Playing Hardball. Noting that over eighty (80%) of the chapter 13 debtors in her district have incomes of less than $40,000.00 per year, Judge Magner found Wells’ hardball litigation tactics “particularly overwhelming.”

“In this Court’s experience, it takes four (4) to six (6) months for Wells Fargo to produce a simple accounting of a loan’s history and over four (4) court hearings. Most debtors simply do not have the personal resources to demand the production of a simple accounting for their loans, much less verify its accuracy, through a litigation process. Wells Fargo has taken advantage of borrowers who rely on it to accurately apply payments and calculate the amounts owed. But perhaps more disturbing is Wells Fargo’s refusal to voluntarily correct its errors. It prefers to rely on the ignorance of borrowers or their inability to fund a challenge to its demands, rather than voluntarily relinquish gains obtained through improper accounting methods. Wells Fargo’s conduct was a breach of its contractual obligations to its borrowers. More importantly, when exposed, it revealed its true corporate character by denying any obligation to correct its past transgressions and mounting a legal assault to ensure it never had to.”

***

“Society requires that those in business conduct themselves with honesty and fair dealing.  Thus, there is a strong societal interest in deterring such future conduct through the imposition of punitive relief.”

***

“Following Jones, Wells Fargo was involved in at least two (2) additional challenges to the calculation of its claims in this Court.
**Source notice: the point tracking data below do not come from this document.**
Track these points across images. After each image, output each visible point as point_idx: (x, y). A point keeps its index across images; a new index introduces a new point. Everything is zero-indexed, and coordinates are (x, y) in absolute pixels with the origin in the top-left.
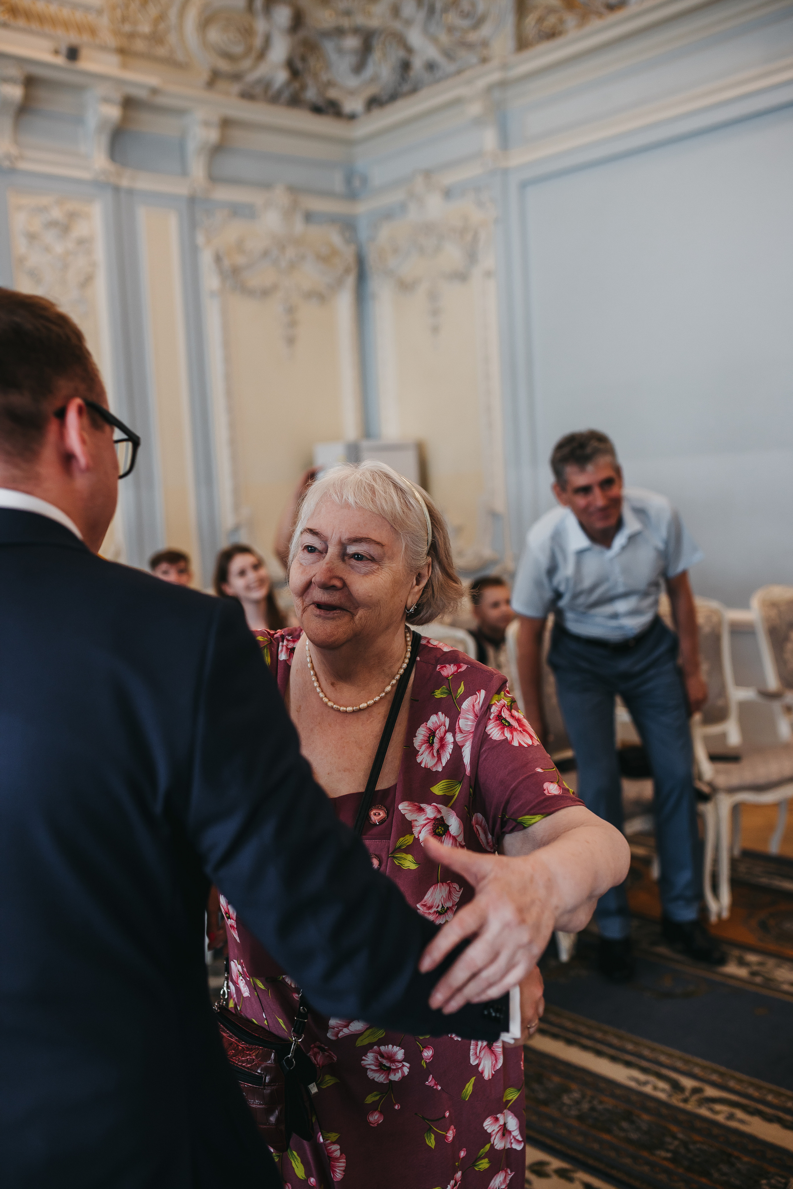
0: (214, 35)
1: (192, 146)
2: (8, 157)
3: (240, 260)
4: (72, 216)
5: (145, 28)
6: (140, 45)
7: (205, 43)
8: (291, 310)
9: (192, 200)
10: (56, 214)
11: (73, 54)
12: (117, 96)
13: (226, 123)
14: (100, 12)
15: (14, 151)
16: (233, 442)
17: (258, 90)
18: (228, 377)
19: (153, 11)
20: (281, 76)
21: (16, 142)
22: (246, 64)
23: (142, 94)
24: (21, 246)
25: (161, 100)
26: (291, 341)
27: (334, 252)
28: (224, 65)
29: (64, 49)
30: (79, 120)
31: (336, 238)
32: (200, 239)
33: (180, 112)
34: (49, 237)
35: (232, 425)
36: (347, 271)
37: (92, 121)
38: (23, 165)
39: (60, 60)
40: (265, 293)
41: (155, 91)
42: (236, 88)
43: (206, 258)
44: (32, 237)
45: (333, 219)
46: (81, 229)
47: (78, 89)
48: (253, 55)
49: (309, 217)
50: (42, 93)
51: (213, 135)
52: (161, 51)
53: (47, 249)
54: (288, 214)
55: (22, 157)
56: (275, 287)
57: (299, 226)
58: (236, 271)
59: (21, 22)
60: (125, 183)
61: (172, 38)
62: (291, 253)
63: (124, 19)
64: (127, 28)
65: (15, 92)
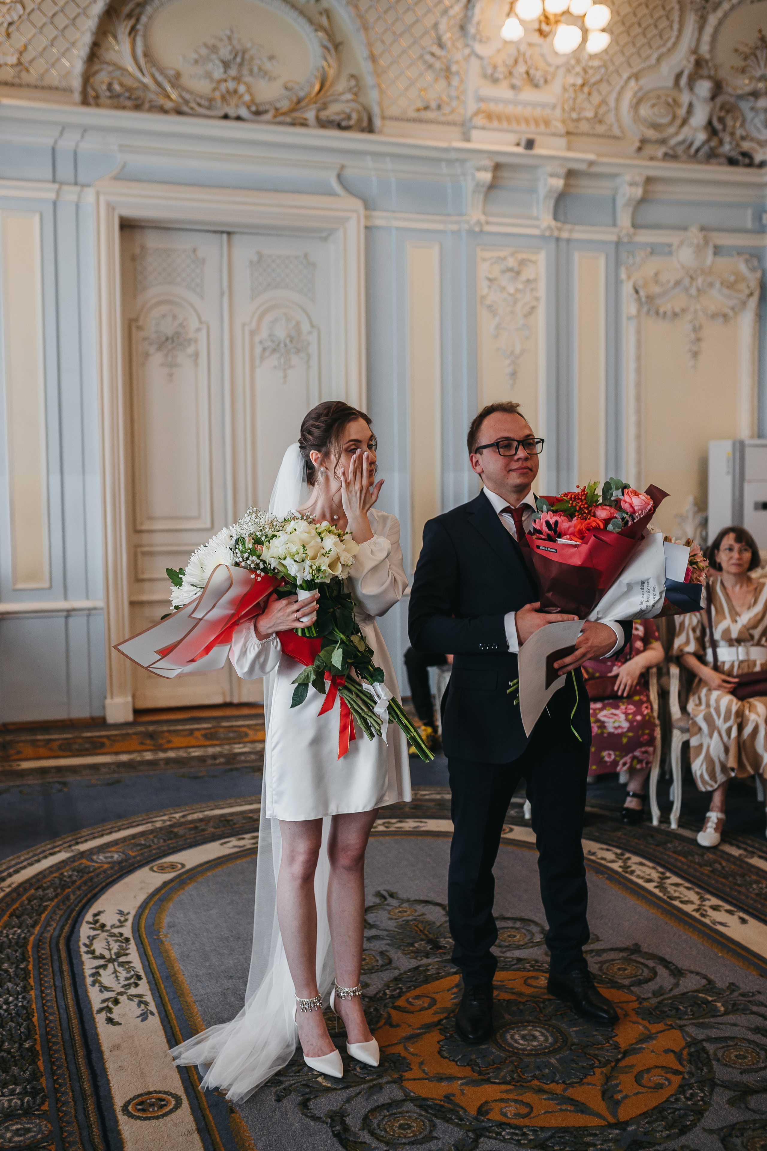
0: (644, 111)
1: (620, 202)
2: (479, 223)
3: (656, 290)
4: (522, 263)
5: (590, 114)
6: (584, 127)
7: (637, 118)
8: (697, 329)
9: (618, 244)
10: (511, 262)
11: (530, 144)
12: (563, 171)
13: (649, 180)
14: (554, 107)
15: (483, 218)
16: (638, 437)
17: (680, 150)
18: (638, 384)
19: (596, 99)
20: (701, 137)
21: (484, 213)
22: (672, 130)
23: (583, 167)
24: (483, 287)
25: (596, 169)
26: (695, 354)
27: (740, 278)
28: (651, 134)
29: (523, 143)
30: (533, 190)
31: (743, 268)
32: (623, 276)
33: (613, 176)
34: (504, 280)
35: (639, 424)
36: (751, 294)
37: (542, 191)
38: (488, 228)
39: (520, 150)
40: (675, 315)
41: (591, 163)
42: (660, 152)
43: (627, 289)
44: (491, 281)
45: (739, 251)
46: (528, 273)
47: (532, 168)
48: (678, 122)
49: (718, 251)
50: (505, 174)
51: (638, 192)
52: (601, 129)
53: (503, 289)
54: (699, 250)
55: (488, 223)
56: (684, 310)
57: (710, 258)
58: (650, 298)
59: (495, 124)
60: (565, 235)
61: (611, 118)
62: (700, 280)
63: (573, 109)
64: (574, 115)
65: (486, 177)
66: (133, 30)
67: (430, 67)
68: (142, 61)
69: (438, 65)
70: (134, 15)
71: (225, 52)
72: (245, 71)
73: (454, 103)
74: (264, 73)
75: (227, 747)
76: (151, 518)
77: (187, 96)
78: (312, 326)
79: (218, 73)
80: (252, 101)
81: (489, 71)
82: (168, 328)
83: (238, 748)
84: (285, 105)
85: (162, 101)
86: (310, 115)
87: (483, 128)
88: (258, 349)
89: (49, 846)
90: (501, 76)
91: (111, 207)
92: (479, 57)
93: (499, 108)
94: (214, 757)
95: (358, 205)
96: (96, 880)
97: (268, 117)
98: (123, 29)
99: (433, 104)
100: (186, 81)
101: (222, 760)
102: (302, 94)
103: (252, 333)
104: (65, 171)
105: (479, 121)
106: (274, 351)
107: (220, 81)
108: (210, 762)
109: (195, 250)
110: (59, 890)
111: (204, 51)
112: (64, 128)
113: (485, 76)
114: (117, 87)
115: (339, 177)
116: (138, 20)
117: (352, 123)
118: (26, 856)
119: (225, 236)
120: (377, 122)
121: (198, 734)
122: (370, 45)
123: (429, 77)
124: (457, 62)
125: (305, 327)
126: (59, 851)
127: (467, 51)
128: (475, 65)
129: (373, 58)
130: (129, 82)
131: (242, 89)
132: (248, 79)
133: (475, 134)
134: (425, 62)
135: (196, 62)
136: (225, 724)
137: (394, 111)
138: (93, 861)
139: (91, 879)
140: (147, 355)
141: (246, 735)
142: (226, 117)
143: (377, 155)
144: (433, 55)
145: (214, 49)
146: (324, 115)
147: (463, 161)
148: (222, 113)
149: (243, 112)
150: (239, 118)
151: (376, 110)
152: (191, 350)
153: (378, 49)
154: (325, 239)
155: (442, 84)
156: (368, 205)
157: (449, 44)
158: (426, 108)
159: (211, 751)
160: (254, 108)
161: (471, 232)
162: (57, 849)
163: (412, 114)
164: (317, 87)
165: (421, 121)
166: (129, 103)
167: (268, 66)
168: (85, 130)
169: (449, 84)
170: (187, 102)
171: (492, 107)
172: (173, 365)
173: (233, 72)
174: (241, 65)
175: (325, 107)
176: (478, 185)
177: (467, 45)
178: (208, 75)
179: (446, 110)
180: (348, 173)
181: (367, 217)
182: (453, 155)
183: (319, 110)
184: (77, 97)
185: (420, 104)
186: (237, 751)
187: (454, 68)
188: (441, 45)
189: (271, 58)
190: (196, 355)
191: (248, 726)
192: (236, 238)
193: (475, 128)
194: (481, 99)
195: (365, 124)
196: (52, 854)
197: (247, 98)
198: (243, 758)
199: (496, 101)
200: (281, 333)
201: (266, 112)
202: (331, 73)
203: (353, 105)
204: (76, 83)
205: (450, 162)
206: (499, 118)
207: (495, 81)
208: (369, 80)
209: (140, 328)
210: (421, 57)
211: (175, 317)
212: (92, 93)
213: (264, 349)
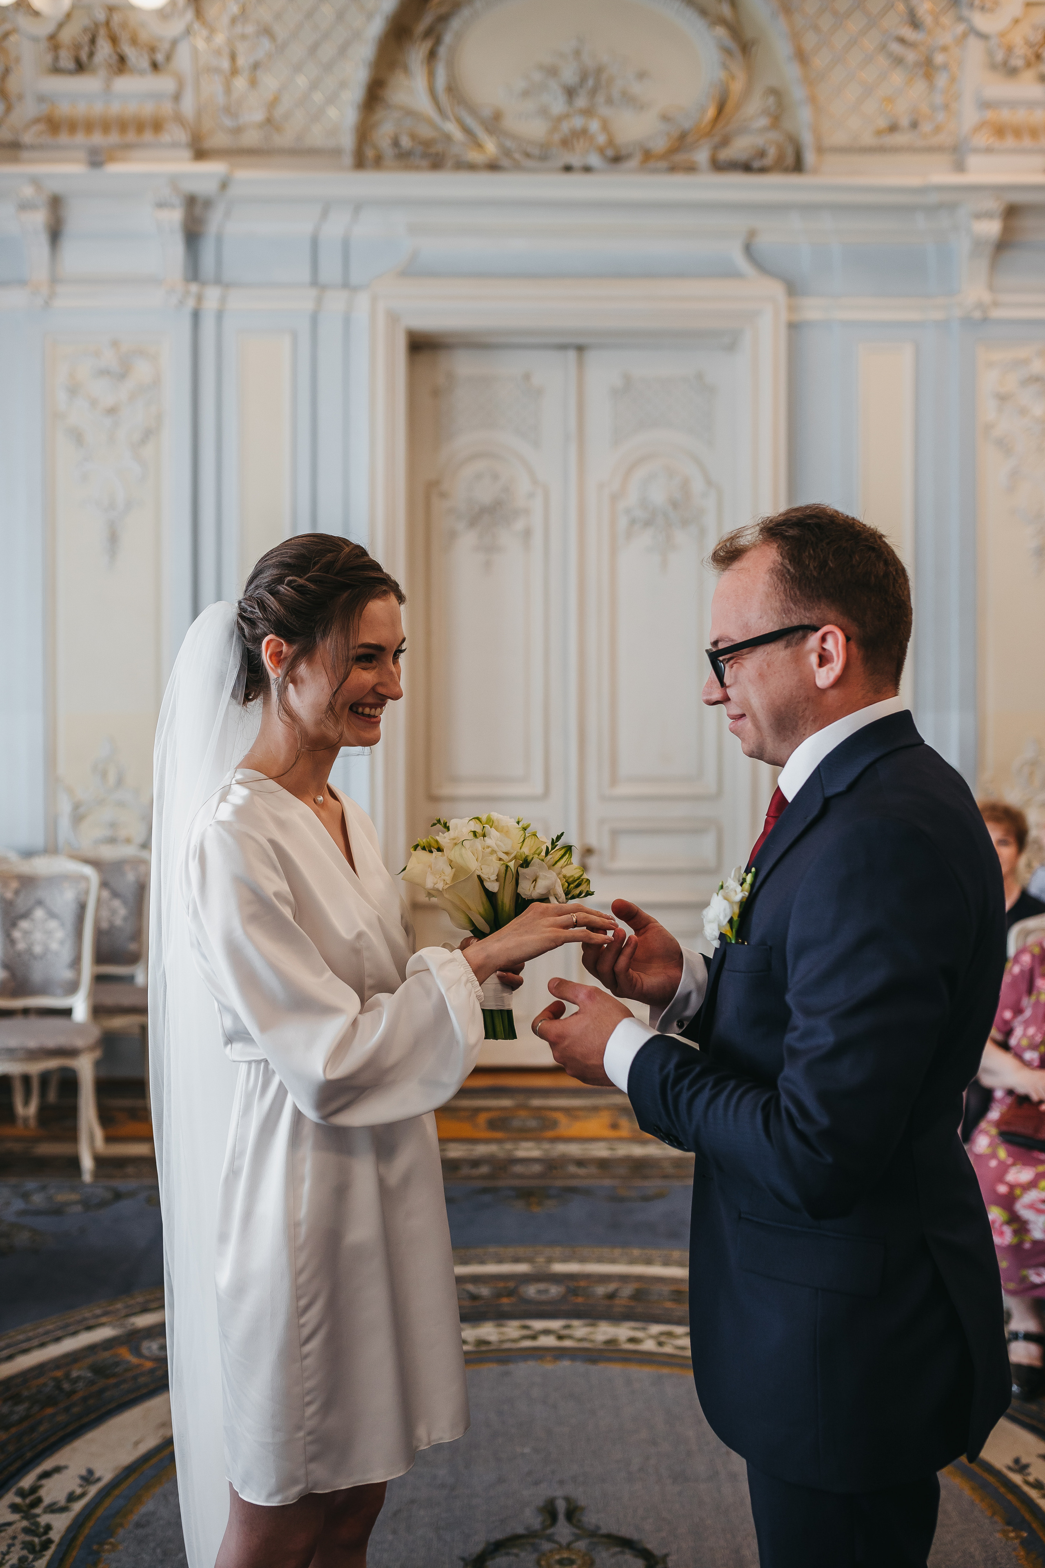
2: (980, 305)
15: (986, 297)
21: (991, 288)
24: (988, 410)
34: (1027, 396)
38: (996, 313)
44: (1003, 398)
50: (1028, 222)
53: (1023, 412)
55: (996, 304)
59: (1010, 142)
65: (992, 228)
66: (432, 55)
67: (899, 61)
68: (443, 97)
69: (911, 56)
70: (434, 34)
71: (569, 75)
72: (600, 98)
73: (941, 117)
74: (630, 100)
75: (509, 1146)
76: (455, 779)
77: (509, 143)
78: (709, 482)
79: (558, 106)
80: (611, 142)
81: (1000, 56)
82: (485, 494)
83: (528, 1150)
84: (660, 145)
85: (474, 156)
86: (702, 156)
87: (989, 150)
88: (623, 522)
89: (98, 1311)
90: (1018, 62)
91: (393, 318)
92: (983, 37)
93: (1020, 116)
94: (475, 1163)
95: (776, 289)
96: (108, 1394)
97: (634, 163)
98: (416, 55)
99: (905, 122)
100: (510, 123)
101: (484, 1170)
102: (687, 125)
103: (614, 498)
104: (330, 271)
105: (983, 139)
106: (648, 523)
107: (560, 119)
108: (465, 1171)
109: (527, 377)
110: (36, 1408)
111: (537, 76)
112: (326, 208)
113: (993, 67)
114: (406, 142)
115: (748, 250)
116: (438, 41)
117: (768, 161)
118: (50, 1327)
119: (572, 355)
120: (810, 157)
121: (483, 1118)
122: (795, 37)
123: (897, 78)
124: (944, 49)
125: (698, 485)
126: (102, 1325)
127: (960, 28)
128: (975, 49)
129: (801, 57)
130: (425, 132)
131: (594, 126)
132: (604, 111)
133: (973, 161)
134: (890, 55)
135: (526, 94)
136: (536, 1102)
137: (839, 138)
138: (137, 1352)
139: (102, 1391)
140: (453, 535)
141: (554, 1124)
142: (568, 169)
143: (808, 209)
144: (902, 41)
145: (552, 72)
146: (725, 154)
147: (951, 207)
148: (561, 163)
149: (594, 160)
150: (587, 169)
151: (807, 139)
152: (519, 525)
153: (810, 41)
154: (731, 347)
155: (920, 86)
156: (793, 289)
157: (928, 20)
158: (893, 128)
159: (482, 1150)
160: (610, 153)
161: (967, 322)
162: (104, 1319)
163: (868, 139)
164: (711, 112)
165: (881, 150)
166: (424, 163)
167: (637, 89)
168: (358, 207)
169: (931, 86)
170: (507, 153)
171: (1005, 115)
172: (490, 549)
173: (581, 102)
174: (593, 92)
175: (725, 142)
176: (978, 243)
177: (960, 19)
178: (544, 112)
179: (926, 127)
180: (765, 242)
181: (791, 309)
182: (933, 198)
183: (716, 148)
184: (348, 159)
185: (882, 123)
186: (521, 1153)
187: (939, 58)
188: (915, 23)
189: (642, 75)
190: (527, 533)
191: (567, 1111)
192: (591, 357)
193: (976, 151)
194: (985, 105)
195: (790, 160)
196: (89, 1328)
197: (601, 139)
198: (518, 1169)
199: (1013, 104)
200: (658, 496)
201: (628, 157)
202: (737, 87)
203: (774, 136)
204: (347, 141)
205: (932, 210)
206: (1017, 132)
207: (1012, 72)
208: (798, 93)
209: (443, 495)
210: (883, 47)
211: (496, 477)
212: (370, 153)
213: (633, 522)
In both cases the evidence revealed that Wells Fargo continued to improperly amortize loans by employing the same practices prohibited by Jones. In short, Wells Fargo has shown no inclination to change its conduct. Wells Fargo is the second largest loan servicer in the United States. With over 7.7 million loans under its administration at the time this matter went to trial, it possesses significant resources. Previous sanctions *** have not deterred Wells Fargo. *** (I)f previous awards do not deter sanctionable conduct, larger awards may be necessary.”

Judge Magner concluded that a punitive damage award of $3,171,154.00 was warranted “to deter Wells Fargo from similar conduct in the future. This Court hopes that the relief granted will finally motivate Wells Fargo to rectify its practices and comply with the terms of court orders, plans and the automatic stay.” [“Hope springs eternal….” – PCQ]

Conclusion. If there was something particularly astonishing to me about Wells’ conduct, I would say so.  Unfortunately, this is an all too familiar story. But I do wonder what goes through the minds of Wells Fargo’s legal counsel in cases like this one.

Sleeping Nights? On a personal level, how does one sleep at night, knowing that he or she is being paid to beat up on someone who’s already been beaten down?  Do dollars anesthetize the conscience?

Professional Satisfaction? The bank attorneys appearing before Judge Magner cannot feel good, having to make arguments that she later refers as “…a position as untenable as it (is) illogical.”  Perhaps if the money’s right, bank counsel is willing to play the fool.

Self-respect? Fortunately, I get to choose my own clients.  If I don’t respect them, or don’t trust them, I don’t represent them.  It’s simple.  I would find it impossible to represent a client – inside the courtroom or out – that I neither respected nor trusted.  Do bank attorneys have to perform the impossible?  Do dollars anesthetize self-respect too?